TASK PROMPT: Output the data word for word, dropping every image.
********
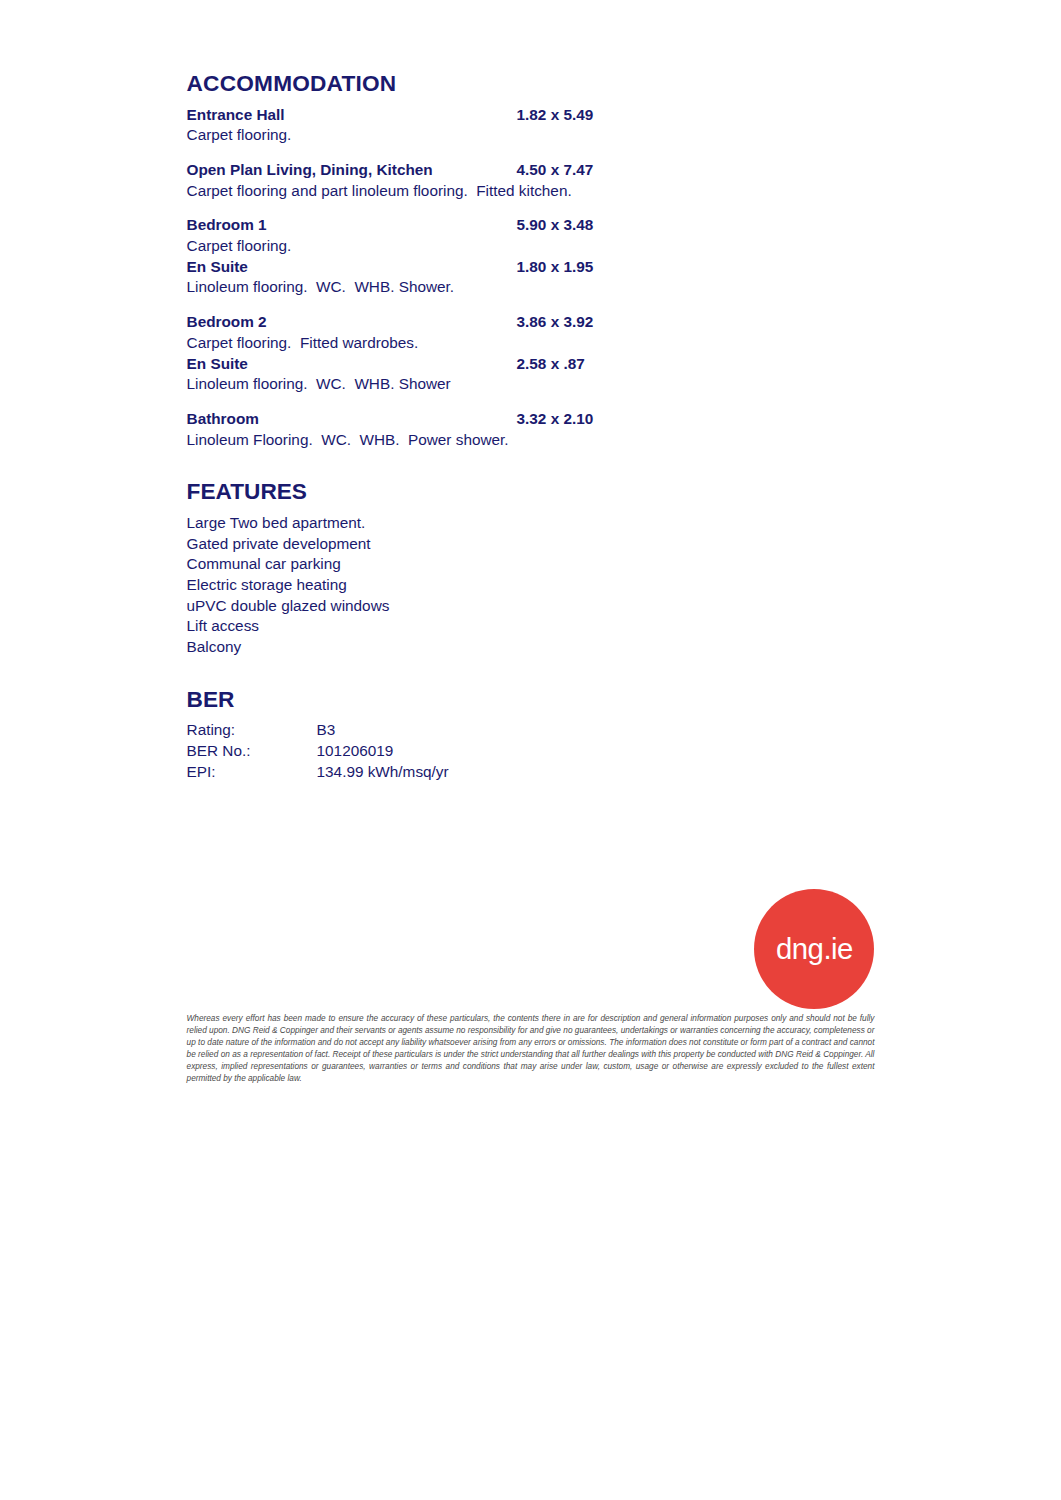ACCOMMODATION
Entrance Hall 1.82 x 5.49
Carpet flooring.
Open Plan Living, Dining, Kitchen 4.50 x 7.47
Carpet flooring and part linoleum flooring. Fitted kitchen.
Bedroom 1 5.90 x 3.48
Carpet flooring.
En Suite 1.80 x 1.95
Linoleum flooring. WC. WHB. Shower.
Bedroom 2 3.86 x 3.92
Carpet flooring. Fitted wardrobes.
En Suite 2.58 x .87
Linoleum flooring. WC. WHB. Shower
Bathroom 3.32 x 2.10
Linoleum Flooring. WC. WHB. Power shower.
FEATURES
Large Two bed apartment.
Gated private development
Communal car parking
Electric storage heating
uPVC double glazed windows
Lift access
Balcony
BER
| Rating: | B3 |
| BER No.: | 101206019 |
| EPI: | 134.99 kWh/msq/yr |
dng.ie
Whereas every effort has been made to ensure the accuracy of these particulars, the contents there in are for description and general information purposes only and should not be fully relied upon. DNG Reid & Coppinger and their servants or agents assume no responsibility for and give no guarantees, undertakings or warranties concerning the accuracy, completeness or up to date nature of the information and do not accept any liability whatsoever arising from any errors or omissions. The information does not constitute or form part of a contract and cannot be relied on as a representation of fact. Receipt of these particulars is under the strict understanding that all further dealings with this property be conducted with DNG Reid & Coppinger. All express, implied representations or guarantees, warranties or terms and conditions that may arise under law, custom, usage or otherwise are expressly excluded to the fullest extent permitted by the applicable law.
********
EXERCISE ANSWER:
ACCOMMODATION
Entrance Hall 1.82 x 5.49
Carpet flooring.
Open Plan Living, Dining, Kitchen 4.50 x 7.47
Carpet flooring and part linoleum flooring. Fitted kitchen.
Bedroom 1 5.90 x 3.48
Carpet flooring.
En Suite 1.80 x 1.95
Linoleum flooring. WC. WHB. Shower.
Bedroom 2 3.86 x 3.92
Carpet flooring. Fitted wardrobes.
En Suite 2.58 x .87
Linoleum flooring. WC. WHB. Shower
Bathroom 3.32 x 2.10
Linoleum Flooring. WC. WHB. Power shower.
FEATURES
Large Two bed apartment.
Gated private development
Communal car parking
Electric storage heating
uPVC double glazed windows
Lift access
Balcony
BER
| Rating: | B3 |
| BER No.: | 101206019 |
| EPI: | 134.99 kWh/msq/yr |
dng.ie
Whereas every effort has been made to ensure the accuracy of these particulars, the contents there in are for description and general information purposes only and should not be fully relied upon. DNG Reid & Coppinger and their servants or agents assume no responsibility for and give no guarantees, undertakings or warranties concerning the accuracy, completeness or up to date nature of the information and do not accept any liability whatsoever arising from any errors or omissions. The information does not constitute or form part of a contract and cannot be relied on as a representation of fact. Receipt of these particulars is under the strict understanding that all further dealings with this property be conducted with DNG Reid & Coppinger. All express, implied representations or guarantees, warranties or terms and conditions that may arise under law, custom, usage or otherwise are expressly excluded to the fullest extent permitted by the applicable law.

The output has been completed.